Даже как-то не удержалась, спросила немножко дурашливо:
– Валер, а ты не боишься, что Лёня уведёт от тебя Женю? Почему ты так легко переносишь их дружбу?
– Нет, не боюсь, она дорожит дружбой с Лёней. Как я могу ей запретить? Хочется – пусть. Ей хорошо!
В дружбе Жени и Лёни настоялся аромат духов, должно быть, от «Шанель». Смотреть на них без восхищения и улыбки мог разве греховодник. Неважно, сколько в комнате людей и что за люди. Женя и Лёня никого не видели, кроме друг друга. Когда они встречались, близким казалось, что интерьер становится прозрачным, искромётным и необычайно счастливым, и сами они сияли от счастья. И это в присутствии Валерия! «Блаженный какой-то… Разве он не видит, что Лёня влюблён в тётю и тётя любит Лёню. А Валера – ноль внимания», – никак не могла понять Саша. Но ничего страшного! Люба, Лёнина жена, в годы так называемого развитого социализма делала карьеру в буфете гостиницы «Москва». Валера промышлял антиквариатом и мог иногда позволить себе передать через Лёню аляповатую золотую безделушку для Любы. Правда, никогда семьями эти две пары не встречались.
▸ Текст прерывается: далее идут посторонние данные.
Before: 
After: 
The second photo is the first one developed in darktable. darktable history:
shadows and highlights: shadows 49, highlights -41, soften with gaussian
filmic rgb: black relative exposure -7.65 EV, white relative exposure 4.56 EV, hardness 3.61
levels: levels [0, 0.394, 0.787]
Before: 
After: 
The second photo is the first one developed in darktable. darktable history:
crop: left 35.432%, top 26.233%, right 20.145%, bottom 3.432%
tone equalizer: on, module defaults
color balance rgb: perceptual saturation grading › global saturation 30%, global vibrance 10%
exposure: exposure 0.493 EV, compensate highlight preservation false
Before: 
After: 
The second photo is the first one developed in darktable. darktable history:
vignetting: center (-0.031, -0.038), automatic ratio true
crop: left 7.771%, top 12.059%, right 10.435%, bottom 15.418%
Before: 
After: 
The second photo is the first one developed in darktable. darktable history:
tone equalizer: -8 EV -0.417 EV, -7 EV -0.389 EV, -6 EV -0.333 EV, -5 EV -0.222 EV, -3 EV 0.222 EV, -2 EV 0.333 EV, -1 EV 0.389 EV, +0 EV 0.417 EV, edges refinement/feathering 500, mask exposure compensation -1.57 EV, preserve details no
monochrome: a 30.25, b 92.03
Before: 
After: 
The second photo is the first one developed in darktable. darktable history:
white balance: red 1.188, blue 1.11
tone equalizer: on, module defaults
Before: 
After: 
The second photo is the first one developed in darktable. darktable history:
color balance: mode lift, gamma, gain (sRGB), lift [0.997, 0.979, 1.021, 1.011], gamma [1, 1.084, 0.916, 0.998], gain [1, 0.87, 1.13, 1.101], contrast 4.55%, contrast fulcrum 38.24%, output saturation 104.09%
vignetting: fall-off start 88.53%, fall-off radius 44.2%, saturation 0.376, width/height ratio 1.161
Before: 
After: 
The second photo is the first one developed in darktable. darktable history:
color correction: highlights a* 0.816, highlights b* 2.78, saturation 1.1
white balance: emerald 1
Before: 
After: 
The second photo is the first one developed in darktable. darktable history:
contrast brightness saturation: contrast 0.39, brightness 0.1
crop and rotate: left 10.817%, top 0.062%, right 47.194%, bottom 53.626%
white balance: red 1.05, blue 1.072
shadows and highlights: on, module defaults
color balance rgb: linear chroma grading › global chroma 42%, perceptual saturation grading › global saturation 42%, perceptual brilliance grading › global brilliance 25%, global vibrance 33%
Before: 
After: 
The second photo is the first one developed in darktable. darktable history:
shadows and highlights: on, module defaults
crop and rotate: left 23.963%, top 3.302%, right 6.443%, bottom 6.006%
Так продолжалось очень долго. Позже Саша поняла, что Валерий, как умел, старался отвадить Лёню от их дома, но делал это с деликатностью посла в какой-нибудь Америке. И Лёня никаких намёков не понимал и не принимал. Как ходил, так и продолжал регулярно ходить к Вишневским будто в гости, а на самом деле всё было похоже на возвращение из долгой командировки. Звонок в дверь менял порядок вещей, и неважно, чем бы Валерий ни занимался, Лёня усаживался на кухне, пил чай и любовался своей невинной подружкой Женей. Знал ли Валерий об их совместных поездках в отпуск? Путаный лабиринт отношений. Но скандалов никогда не было. В период горбачёвской перестройки Вишневские эмигрировали в Америку. Следом за ними спустя год-два укатил и Лёня. Супружница Люба осталась ждать в Москве, пока он устроится в Америке по ихним, «американосовым» меркам.
Сашины воспоминания прервал звонок.
– Саша, ты уже на кухне? Можешь говорить?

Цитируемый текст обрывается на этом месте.